Лама - страница 8



– Смотри-ка, не боится, – говорит долговязый.

– Он в шоке. Сейчас очнётся и убежит без оглядки, – отвечает другой.

– А ты не пугай. Мы же не станем убивать его. Покатаем, параметры замерим и отпустим.

– Как бы с ним объясниться?

Понял я, бояться нечего, да и крикнул им с помощью приборчика на чистейшем инопланетянском языке:

– Чао бой ни в зуб ногой! – что в переводе на наш человеческий язык означает: «Привет, ребята! Никак заблудились?»

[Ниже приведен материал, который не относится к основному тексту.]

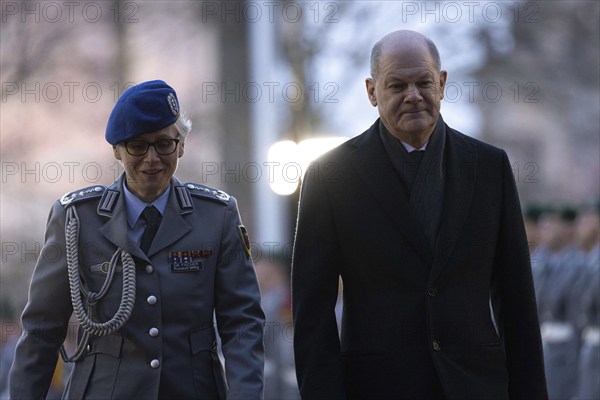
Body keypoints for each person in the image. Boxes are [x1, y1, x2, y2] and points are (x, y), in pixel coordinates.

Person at [291, 30, 548, 399]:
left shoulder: (489, 167)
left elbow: (517, 300)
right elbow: (312, 317)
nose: (413, 96)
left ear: (441, 84)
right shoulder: (330, 176)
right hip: (378, 387)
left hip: (476, 385)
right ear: (371, 91)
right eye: (397, 85)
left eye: (423, 82)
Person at [9, 80, 265, 399]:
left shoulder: (216, 216)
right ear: (117, 150)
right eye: (138, 146)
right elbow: (42, 330)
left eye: (164, 144)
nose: (152, 158)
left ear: (181, 145)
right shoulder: (76, 218)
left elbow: (241, 324)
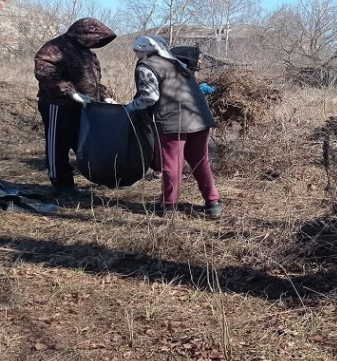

Они глаза вылупили ещё больше, уши подняли, смотрят друг на друга, не понимают, откуда родная речь. А я опять кричу:

– Гоп до кучи, ёж колючий! – мол, идите поближе, не бойтесь, мы гостей не едим. Поняли, подходят и говорят на человеческом языке с типичным космическим акцентом:

– Ты кричал?

– Я, – говорю. – Не напугал?

– Удивляемся, – отвечают. – Откуда ты наш язык знаешь? Ведь ваша цивилизация пока нас даже обнаружить не умеет.

– Почему не умеет? Решили, что мы щи лаптем хлебаем. А мы и ложкой можем. Видишь, приборчик придумали на интегральных схемах, любые коды расшифровывает. Махнёмся?

– Что-что? Не понимаем.

– Обменяемся, – говорю. – Я вам даю мой прибор, вы мне – свой.

– Такой прибор на ваших интегральных схемах построить нельзя.

– Вам нельзя, а нам можно. Вы же свой прибор тоже как-то построили.

– Наш прибор достаточно прост, но для тебя пока недоступен. Вами ещё не открыты многие важные свойства природы. Как же ты всё-таки нас понимаешь?

– Через него, – подбросил я перед их носами приборчик и поймал, словно монетку.

– На каком принципе он работает?

– На волевом субстрате.

– Как-как?

– А так. Я говорю ему: переводи, он и переводит. Вот и всё.

– Шуры-муры куры дуры, – говорит негромко пухленький длинному. А приборчик мне переводит: «Видно, их цивилизация не так проста, как нам кажется».

– Ум на разум семь на восемь, – успокаиваю их. – Дескать, приезжайте почаще – привыкнете. У нас, русских, хобби такое – мир удивлять. Но вы, кажется, хотели покатать меня?

– О, Русский любит быструю езду! – обрадовались они, схватили меня за руки и потащили к инолёту, спрятанному за кустами. Мы бесшумно взлетаем и срываемся куда-то с такой скоростью, что лес, земля, небо – всё сливается в одну сплошную серую массу. Не успеваю привыкнуть к новым впечатлениям, как оказываемся в ином мире. Вылезаю, вернее, выплываю, из инолёта и сразу сжимаюсь от ужаса: со всех сторон несутся на меня какие-то шары, цилиндры, трубы, ленты. Но, поравнявшись со мной, они огибают меня или обволакивают, не причинив никакого вреда. От вытянутых рук некоторые отталкиваются, словно воздушные шарики, деформируя соседние предметы и протискиваясь между ними. Я догадываюсь, что все эти ужасные серые, пегие, сизые, зеленоватые, розовые предметы устроены из дыма или воздуха, без запаха, то с чёткими, то с расплывчатыми податливыми границами. Даже вокруг меня образовалось нечто сизое, туманное, колеблющееся. Озираюсь вопросительно на инолёт, на своих новых знакомых, но вместо них нахожу лишь расплывчатые туманные очертания. Всё превратилось в дым. Заманили, обманули и растаяли, сволочи. А как же я? Как я отсюда выбираться буду?..

– Ты, командор, понимаешь что-нибудь? – доносится справа.

– Ничего не понимаю.

– Я тоже. Что делать будем?

– Будем выбираться.

– Что-что? Откуда выбираться? Опять уснул!

– Ой, и правда! Ты меня, Ген, толкай почаще.

– Хорош гусь. Час прошёл, обсуждать пора, а он дрыхнет, наглец.